--- START ---

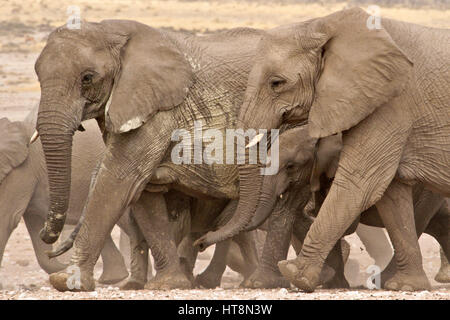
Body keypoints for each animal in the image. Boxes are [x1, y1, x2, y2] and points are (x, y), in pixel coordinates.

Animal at [34, 18, 268, 292]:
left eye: (87, 78)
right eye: (38, 75)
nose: (46, 237)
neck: (110, 31)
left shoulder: (158, 110)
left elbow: (119, 180)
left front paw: (68, 282)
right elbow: (144, 192)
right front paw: (169, 283)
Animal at [197, 8, 450, 292]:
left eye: (276, 83)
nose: (200, 242)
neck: (326, 25)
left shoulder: (392, 104)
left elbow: (360, 184)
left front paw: (297, 275)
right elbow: (391, 194)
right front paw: (403, 286)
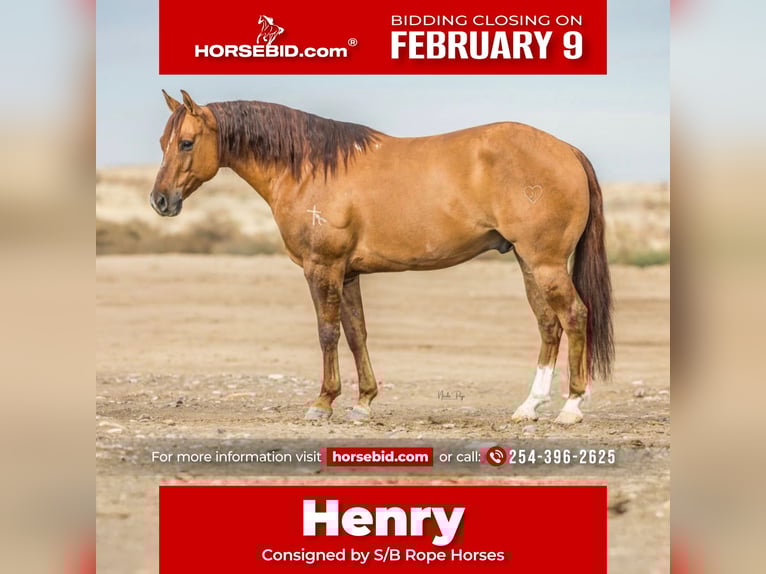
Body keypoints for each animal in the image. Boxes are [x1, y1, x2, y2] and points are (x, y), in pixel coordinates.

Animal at [151, 90, 614, 425]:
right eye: (162, 142)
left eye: (187, 142)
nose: (160, 201)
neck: (310, 169)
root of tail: (567, 150)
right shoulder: (348, 273)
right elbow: (357, 333)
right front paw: (363, 402)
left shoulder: (322, 268)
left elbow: (327, 333)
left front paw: (323, 402)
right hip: (528, 262)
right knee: (549, 324)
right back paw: (529, 407)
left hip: (545, 262)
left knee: (574, 316)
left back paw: (570, 409)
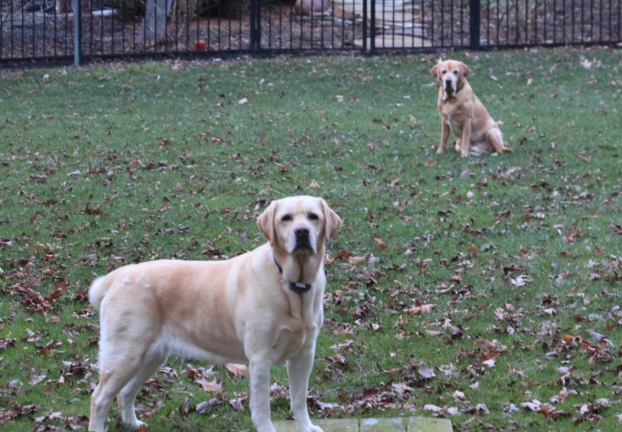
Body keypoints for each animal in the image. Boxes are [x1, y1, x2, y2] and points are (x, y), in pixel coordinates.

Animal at [86, 197, 342, 432]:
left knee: (125, 393)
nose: (302, 232)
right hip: (125, 354)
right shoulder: (260, 358)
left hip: (151, 356)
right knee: (99, 398)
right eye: (286, 218)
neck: (292, 284)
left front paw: (307, 428)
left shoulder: (304, 353)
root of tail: (118, 275)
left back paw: (134, 424)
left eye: (313, 217)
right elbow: (262, 409)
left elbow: (299, 399)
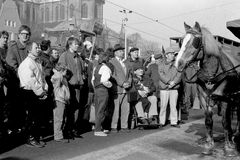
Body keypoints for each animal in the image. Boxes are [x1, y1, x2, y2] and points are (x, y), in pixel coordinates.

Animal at [174, 21, 240, 156]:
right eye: (181, 41)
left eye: (196, 41)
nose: (178, 63)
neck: (212, 74)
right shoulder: (204, 98)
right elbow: (208, 121)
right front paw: (209, 145)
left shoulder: (225, 99)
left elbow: (226, 122)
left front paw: (228, 148)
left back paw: (235, 135)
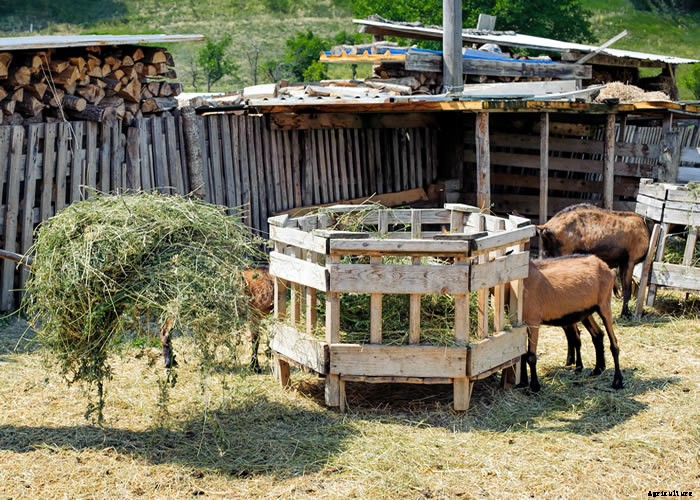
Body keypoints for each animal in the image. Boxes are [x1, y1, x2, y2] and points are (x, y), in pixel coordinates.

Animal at [518, 255, 624, 393]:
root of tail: (609, 269)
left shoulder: (533, 320)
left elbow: (530, 356)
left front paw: (535, 386)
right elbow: (521, 354)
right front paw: (522, 382)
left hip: (604, 305)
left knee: (614, 343)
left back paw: (617, 381)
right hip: (587, 311)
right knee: (598, 334)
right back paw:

--- END ---

(TASK TO COMPLETE)
Would you copy every line of the entries that includes the word "knee"?

(RESULT)
right knee: (549, 324)
left knee: (574, 316)
left knee: (125, 393)
right knee: (99, 398)
left knee: (614, 343)
right knee: (598, 334)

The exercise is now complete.